Count the lines in the rows below that contain the string "Drag", matching case exactly. Reply with the number only.

### The records
= Beginning of Section =

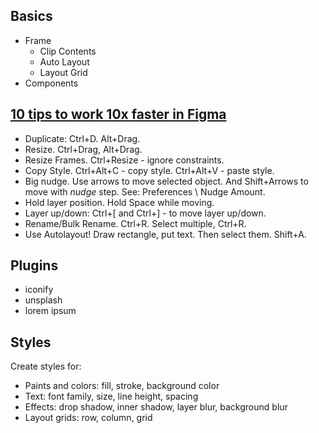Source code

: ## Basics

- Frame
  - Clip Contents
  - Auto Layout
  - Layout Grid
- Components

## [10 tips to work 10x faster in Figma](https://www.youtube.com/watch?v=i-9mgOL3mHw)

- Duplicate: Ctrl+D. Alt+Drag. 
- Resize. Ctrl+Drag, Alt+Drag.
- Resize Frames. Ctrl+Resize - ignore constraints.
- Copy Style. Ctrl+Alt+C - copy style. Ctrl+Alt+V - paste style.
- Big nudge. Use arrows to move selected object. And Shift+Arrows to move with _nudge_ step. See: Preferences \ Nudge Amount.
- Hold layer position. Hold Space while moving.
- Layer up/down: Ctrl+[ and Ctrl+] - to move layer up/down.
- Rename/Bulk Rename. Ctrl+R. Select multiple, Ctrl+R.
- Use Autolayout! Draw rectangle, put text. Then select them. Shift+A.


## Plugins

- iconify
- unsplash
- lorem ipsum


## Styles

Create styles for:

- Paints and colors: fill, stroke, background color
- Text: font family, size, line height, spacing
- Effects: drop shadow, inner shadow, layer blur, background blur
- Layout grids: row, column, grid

= End of Section =

### Response for this exercise
2